OSX - trojan apps can bypass authentication controls and gain root privilages

[stcanard]

What about repairing disk permissions? Will this undo these changes? You could add this to your daily script... right?

Only if they used the apple installer to install (and thus a BOM file was created).

If it's an application bundle you just dragged over, repair permissions won't do anything with it.

Adding it to a daily script is not a bad idea, though, so that you don't have to think about it. If you're going to do something like that, though, do what I did and create a /Applications/Local directory so your stuff is isolated. Makes backups easier too

 

[diehldun]

Fire Wall... stops Trojans???

Does the standard Fire-Wall that comes on MacOS 10.3 protect my baby from Trojans?

I don't want to get a virus.

 

[wrldwzrd89]

Does the standard Fire-Wall that comes on MacOS 10.3 protect my baby from Trojans?

I don't want to get a virus.

There's a post on page 2 of this thread that answers this question. To rephrase: only education can stop trojan horses. A trojan horse is simply a program that isn't what you think it is and usually does something malicious. Unlike viruses and worms, trojan horses do not replicate.

 

[stcanard]

Unlike viruses and worms, trojan horses do not replicate.

That just left me thinking -- when was the last time you heard of a true virus in the wild?

Almost everything these days is a worm, actively seeking out other computers to infect them, or a trojan trying to trick people into running them.

When was the last time you heard of an actual virus that attached itself to another program to propogate?

 

[wrldwzrd89]

That just left me thinking -- when was the last time you heard of a true virus in the wild?

Almost everything these days is a worm, actively seeking out other computers to infect them, or a trojan trying to trick people into running them.

When was the last time you heard of an actual virus that attached itself to another program to propogate?

The most recent true virus that I can find was discovered on December 1, 2004.

 

[stcanard]

The most recent true virus that I can find was discovered on December 1, 2004.

Wow, people still use floppies? ('A' drive).

I can't remember the last time I touched a floppy, even predating my days with a Mac.

 

[wrldwzrd89]

Wow, people still use floppies? ('A' drive).

I can't remember the last time I touched a floppy, even predating my days with a Mac.

I didn't look at the virus listing. I don't use floppies either, even when they're available. This trend started for me when Apple released the original iMac.

 

[ChrisBrightwell]

Wow, people still use floppies?

We use them at work for boot disks. That's about it.

Everything else is on CD-R(OM) and thumbdrives.

 

[stcanard]

I didn't look at the virus listing. I don't use floppies either, even when they're available. This trend started for me when Apple released the original iMac.

That wasn't a dig at you (or the virus), it was just shock that there were still enough 'A' drives around that someone would bother to write a virus like that!

 

[savar]

It's still not a virus, but thanks for playing.

AppleMatt

This is actually a very interesting exploit. I had no idea that sudo has a system-wide grace period...I thought it was per-TTY (as the poster suggests it should be).

It certainly is an excellent vehicle for launching a virus. Yes, you do have to run or install the virus, but that's why the OP refers to a Trojan Horse. A trojan is a program you run by accident because it masquerades as a legitimate program. In fact, trojans can be legitimate programs which have been re-engineered to install a virus. Write a background app which waits for this sudo exploit and use a trojan to launch it initially.
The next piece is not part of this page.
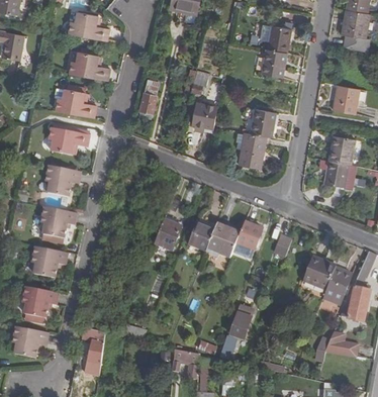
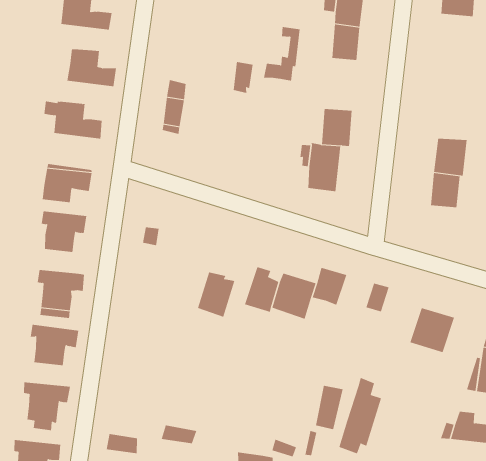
building: [332,85,358,114] -> none
building: [190,89,219,128] -> [263,26,300,81]
building: [317,259,351,313] -> [339,377,382,454]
Sudo isn't used for authentication in the GUI, so most users are safe I would think. But I do use the command line all the time to manipulate data for projects I'm working on. I would hate to innocently use sudo and allow a virus to run.

All you naysayers shouldn't play this down. Just because nobody writes viruses for Mac OS X yet doesn't mean they won't. I'm sure someday a windows cracker will write a mac virus just to shut up all those people who say macs don't have viruses. Yes, we do have a very secure platform that protects even boneheaded users but it is NOT BULLETPROOF!!

I hope Apple responds...this is not a minor hole.